Daily Cuppa: Samsung reviews Chinese suppliers over child labour, Foxconn buys Sharp shares

Lenovo has praised Microsoft's Surface tablet, and did you hear that one of the Pirate Bay's founders has been arrested in Cambodia?
Written by Spandas Lui, Contributor

Before you get straight into work, here's a cup of tech news to ease you into your day.

Samsung will be reviewing over 250 of its Chinese suppliers for breaking the law, after one of them was accused by US-based group China Labor Watch of using child labour.

HEG Electronics owns the plant in question. The company builds goods for a number of vendors, including Samsung, Motorola, and LG.

Speaking of companies with questionable labour practices, Foxconn may be buying its 10 percent stake in Japanese electronics giant Sharp for a lower price than expected.

The contract manufacturer had agreed to buy the stake in March, and the sale at the time was priced at ¥550, or US$7 per share for a total of US$800 million. But due to a credit rating cut and a plunge in share prices, Sharp shares are now worth a lot less.

Lenovo's Europe, Middle East, and Africa (EMEA) division head Gianfrano Lanci has praised Microsoft's Surface tablet just a month after Acer's CEO JT Wang lashed out at the device.

Wang wasn't particularly pleased about Microsoft's intention to compete with its hardware partners, but Lanci said that the device will be a good addition to a competitive market.

Lenovo is also said to be looking for acquisition opportunities to expand its mobile device division.

The Pirate Bay's 27-year-old co-founder Gottfrid Svartholm Warg has been arrested in Cambodia.

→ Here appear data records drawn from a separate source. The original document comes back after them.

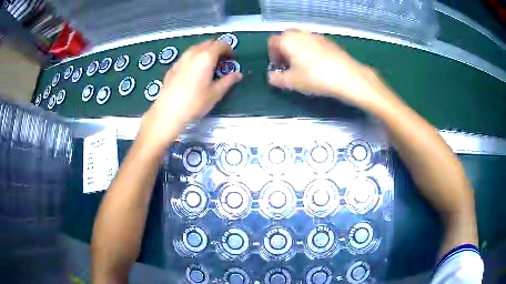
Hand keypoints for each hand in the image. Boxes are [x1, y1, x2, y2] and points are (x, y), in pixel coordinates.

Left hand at [140, 40, 242, 148]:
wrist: (168, 112)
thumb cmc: (195, 103)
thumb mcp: (215, 93)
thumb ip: (228, 81)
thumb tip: (238, 75)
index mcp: (206, 57)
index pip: (220, 44)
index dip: (229, 49)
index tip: (232, 58)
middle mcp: (193, 53)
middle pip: (208, 43)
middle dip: (217, 48)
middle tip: (222, 61)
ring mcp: (181, 59)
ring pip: (196, 48)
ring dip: (205, 51)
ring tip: (208, 65)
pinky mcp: (173, 67)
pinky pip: (186, 56)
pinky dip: (194, 58)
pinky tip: (194, 71)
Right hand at [268, 30, 396, 110]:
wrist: (347, 76)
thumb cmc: (316, 77)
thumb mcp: (292, 82)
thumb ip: (276, 79)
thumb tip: (271, 77)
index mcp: (288, 40)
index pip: (272, 42)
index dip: (272, 55)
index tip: (277, 66)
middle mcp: (301, 34)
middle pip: (286, 38)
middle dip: (284, 50)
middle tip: (288, 65)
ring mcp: (316, 36)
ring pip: (301, 40)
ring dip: (297, 50)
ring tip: (302, 65)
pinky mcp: (329, 42)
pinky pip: (313, 43)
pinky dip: (310, 50)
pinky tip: (317, 64)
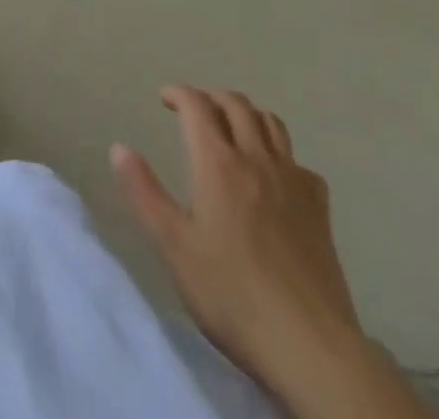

Sweden had issued an international warrant on Warg for "a crime related to information technology." Warg has been in hot water thanks to his popular torrent website, and is likely to be sent home to Sweden.

Web metrics firm NetMarketShare has released data showing that usage of Apple's Mac OS X platform has overtaken Microsoft Windows Vista. However, Windows 7 is now the dominant OS in the world, having finally overtaken the popular Windows XP.